Alexandre Parafita

Alexandre Parafita

Uma manta e uma broa de pão

Num país que se afirma civilizado, em pleno séc. XXI, somos surpreendidos amiudadas vezes por notícias que nos atiram aos olhos situações revoltantes em que se acham os nossos idosos: lares ilegais sem conforto e segurança, com idosos maltratados, humilhados e agredidos; idosos abandonados nos hospitais onde entram nas urgências, depois recebem alta médica mas não têm retaguarda familiar ou institucional que os acolha.

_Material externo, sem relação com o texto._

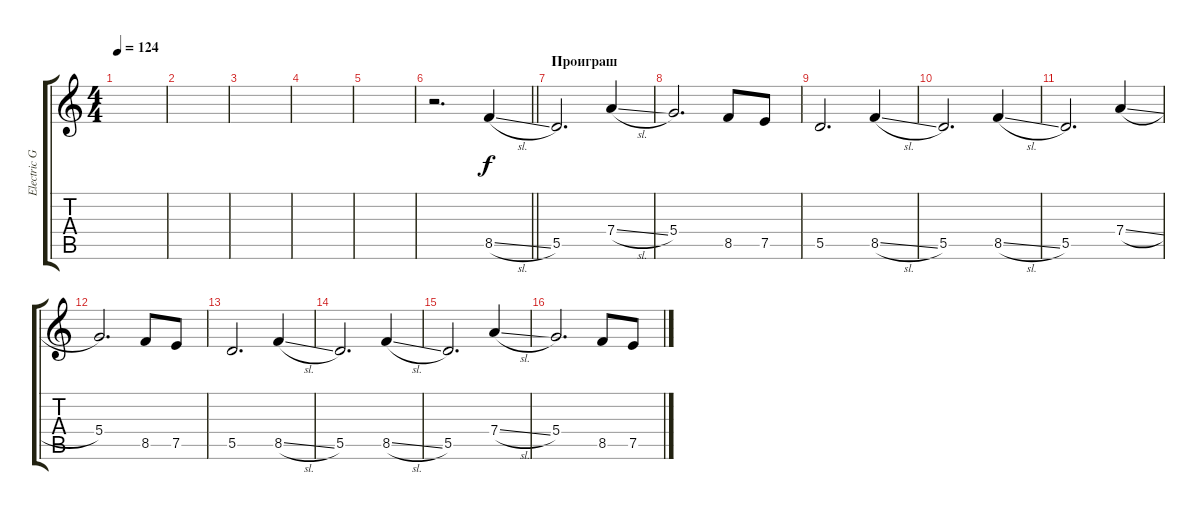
\track ("Electric Guitar" "Electric G") {instrument overdrivenguitar}
\staff {score tabs}
\tuning (E4 B3 G3 D3 A2 E2) {hide}
\ts (4 4)
\tempo 124
\clef g2
\ks c
|
|
|
|
|
\barLineRight lightlight
r.2{d} 8.5{sl}.4 |
\section ("" "Проиграш")
5.5.2{d} 7.4{sl}.4 |
5.4.2{d} 8.5.8 7.5.8 |
5.5.2{d} 8.5{sl}.4 |
5.5.2{d} 8.5{sl}.4 |
5.5.2{d} 7.4{sl}.4 |
5.4.2{d} 8.5.8 7.5.8 |
5.5.2{d} 8.5{sl}.4 |
5.5.2{d} 8.5{sl}.4 |
5.5.2{d} 7.4{sl}.4 |
5.4.2{d} 8.5.8 7.5.8
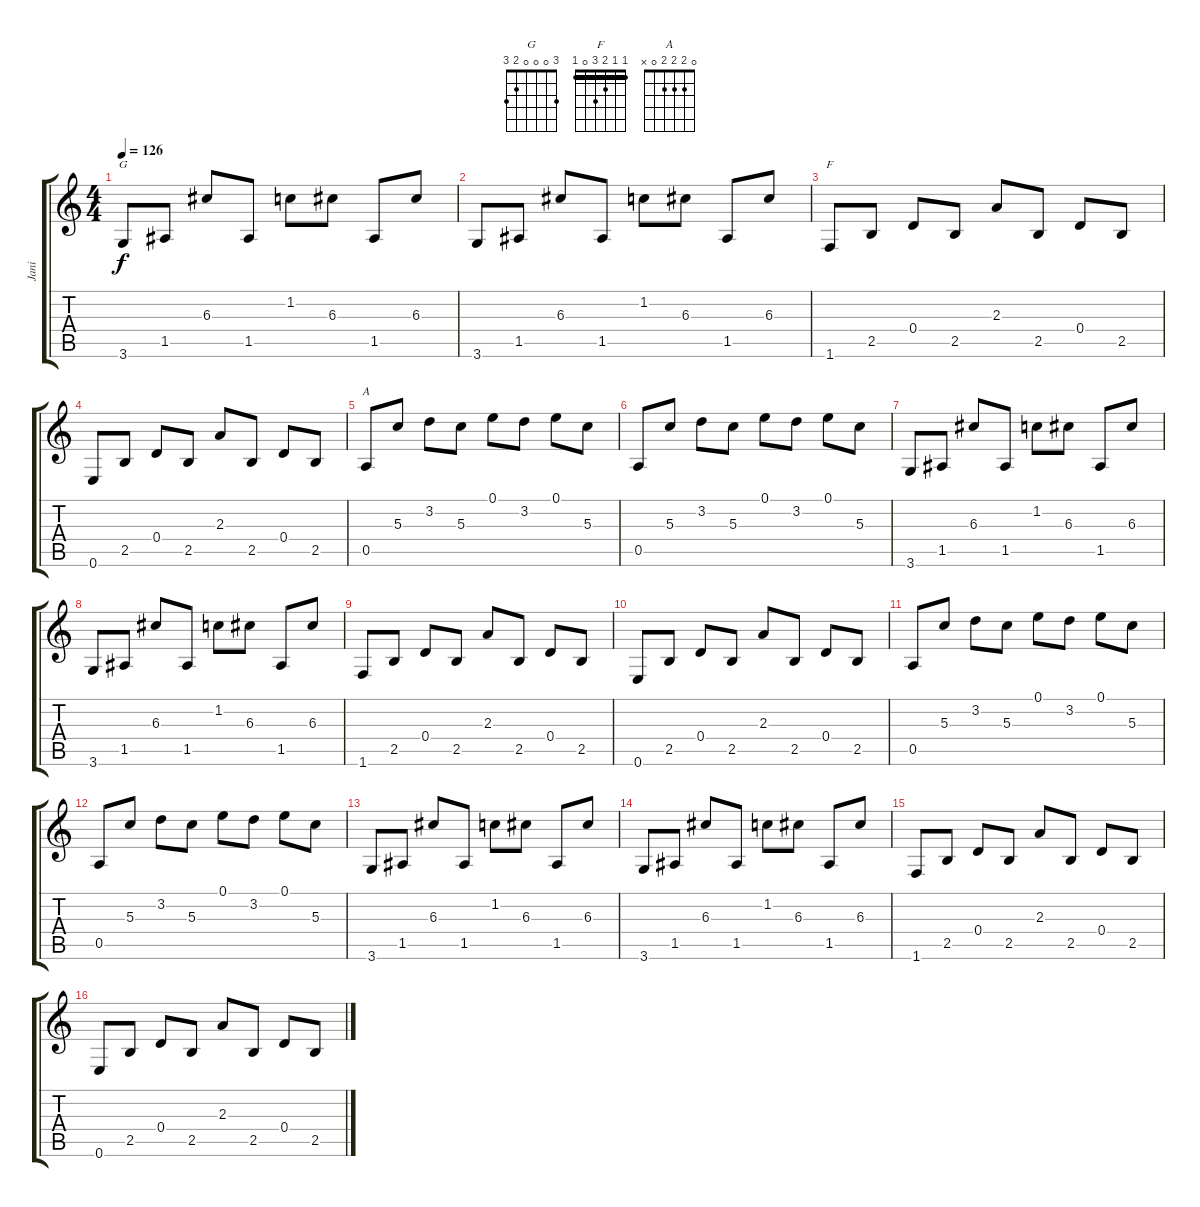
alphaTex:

\track ("Jani" "Jani") {instrument overdrivenguitar}
\staff {score tabs}
\tuning (E4 B3 G3 D3 A2 E2) {hide}
\chord ("G" 3 0 0 0 2 3)
\chord ("F" 1 1 2 3 0 1) {barre 1}
\chord ("A" 0 2 2 2 0 x)
\ts (4 4)
\tempo 126
\clef g2
\ks c
3.6.8{ch "G" dy f} 1.5.8 6.3.8 1.5.8 1.2.8 6.3.8 1.5.8 6.3.8 |
3.6.8 1.5.8 6.3.8 1.5.8 1.2.8 6.3.8 1.5.8 6.3.8 |
1.6.8{ch "F"} 2.5.8 0.4.8 2.5.8 2.3.8 2.5.8 0.4.8 2.5.8 |
0.6.8 2.5.8 0.4.8 2.5.8 2.3.8 2.5.8 0.4.8 2.5.8 |
0.5.8{ch "A" instrument distortionguitar} 5.3.8 3.2.8 5.3.8 0.1.8 3.2.8 0.1.8 5.3.8 |
0.5.8{instrument distortionguitar} 5.3.8 3.2.8 5.3.8 0.1.8 3.2.8 0.1.8 5.3.8 |
3.6.8 1.5.8 6.3.8 1.5.8 1.2.8 6.3.8 1.5.8 6.3.8 |
3.6.8 1.5.8 6.3.8 1.5.8 1.2.8 6.3.8 1.5.8 6.3.8 |
1.6.8 2.5.8 0.4.8 2.5.8 2.3.8 2.5.8 0.4.8 2.5.8 |
0.6.8 2.5.8 0.4.8 2.5.8 2.3.8 2.5.8 0.4.8 2.5.8 |
0.5.8{instrument distortionguitar} 5.3.8 3.2.8 5.3.8 0.1.8 3.2.8 0.1.8 5.3.8 |
0.5.8{instrument distortionguitar} 5.3.8 3.2.8 5.3.8 0.1.8 3.2.8 0.1.8 5.3.8 |
3.6.8 1.5.8 6.3.8 1.5.8 1.2.8 6.3.8 1.5.8 6.3.8 |
3.6.8 1.5.8 6.3.8 1.5.8 1.2.8 6.3.8 1.5.8 6.3.8 |
1.6.8 2.5.8 0.4.8 2.5.8 2.3.8 2.5.8 0.4.8 2.5.8 |
0.6.8 2.5.8 0.4.8 2.5.8 2.3.8 2.5.8 0.4.8 2.5.8
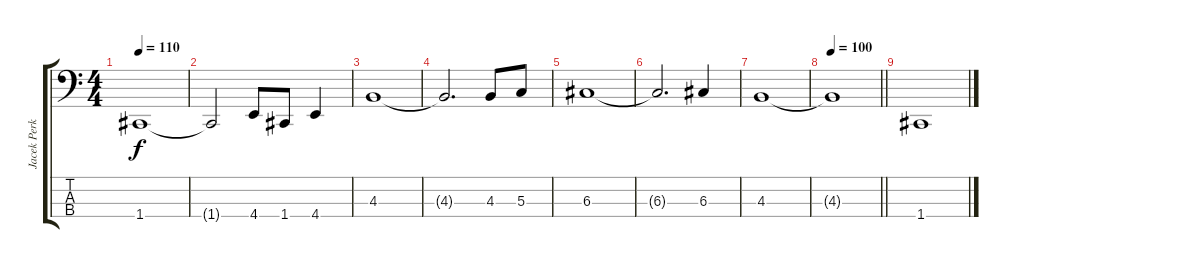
\track ("Jacek Perkowski" "Jacek Perk") {instrument electricbassfinger}
\staff {score tabs}
\tuning (F2 C2 G1 C1) {hide}
\ts (4 4)
\tempo 110
\clef f4
\ks c
1.4.1{dy f} |
1.4{t}.2 4.4.8 1.4.8 4.4.4 |
4.3.1 |
4.3{t}.2{d} 4.3.8 5.3.8 |
6.3.1 |
6.3{t}.2{d} 6.3.4 |
4.3.1 |
\tempo 100
\barLineRight lightlight
4.3{t}.1 |
1.4.1
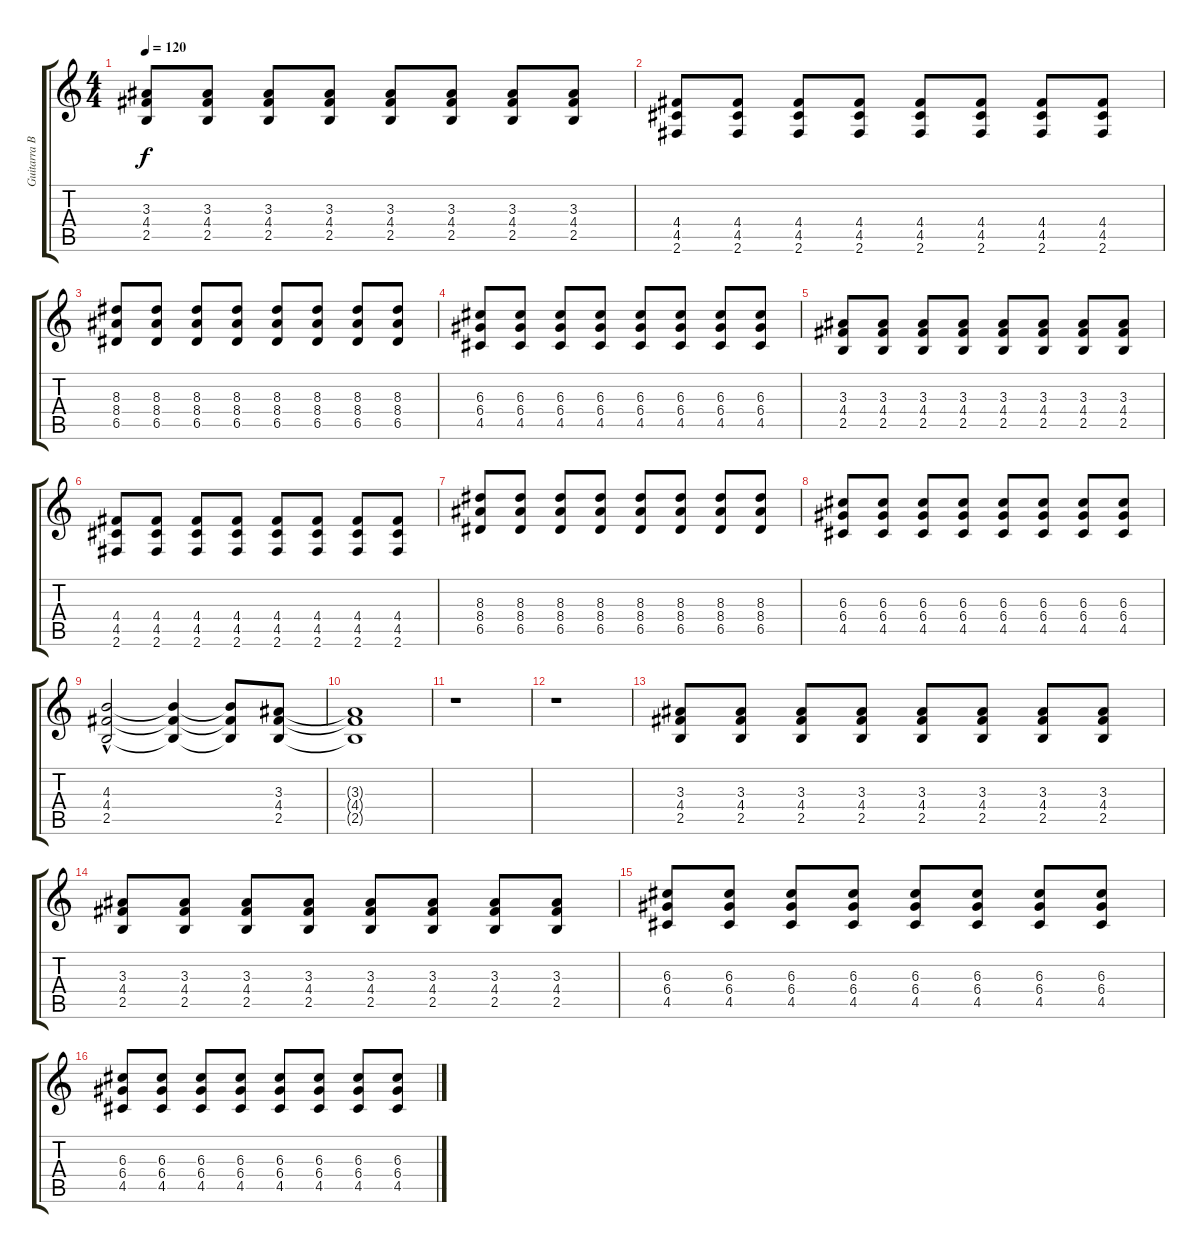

Em 2023, a estatística indicava que perto de 1700 pessoas eram mantidas de “forma inapropriada” nos hospitais. Muitas sem família que as queira ou possa acolher e outras abandonadas pela Segurança Social, que o mesmo é dizer pelo Estado, incapaz de garantir um lugar num lar de 3ª idade a quem apenas recebe uma mísera reforma de 300 euros, sendo o custo médio num lar superior a 1.400.

No lendário de algumas regiões, alude-se, simbolicamente, ao abandono dos velhos em montanhas isoladas. Existem mesmo locais referenciados. No Monte Córdova, em Santo Tirso, há um lugar denominado “Picoto do Pai”, onde a lenda diz que, em tempos idos, os filhos iam deixar os pais para aí terminarem os seus dias, deixando-lhes uma manta e uma broa de pão. Conta-se que um dos velhos levado num carro de bois por um filho, aconselhou-o a que lhe deixasse só metade da manta e levasse a outra metade para quando chegasse o seu torno. “E porquê?” ¬ perguntou o filho. “Pois então? ¬ respondeu o velho – Até aqui trouxe eu meu pai, tu trouxeste-me a mim, e teu filho há de trazer-te a ti”. Ouvindo tal, o moço apressou-se a repô-lo no carro e voltou com ele para casa, terminando assim por aqueles lados esse terrível costume.

Nesta lenda, historicamente improvável, há uma mensagem simbólica que procura despertar a consciência das sucessivas gerações para que os idosos tenham um entardecer de vida digno. Uma consciência que parece arredia de quem vem governando este país, onde a metade da manta é a miséria das soluções de solidariedade social que o Estado oferece aos seus idosos.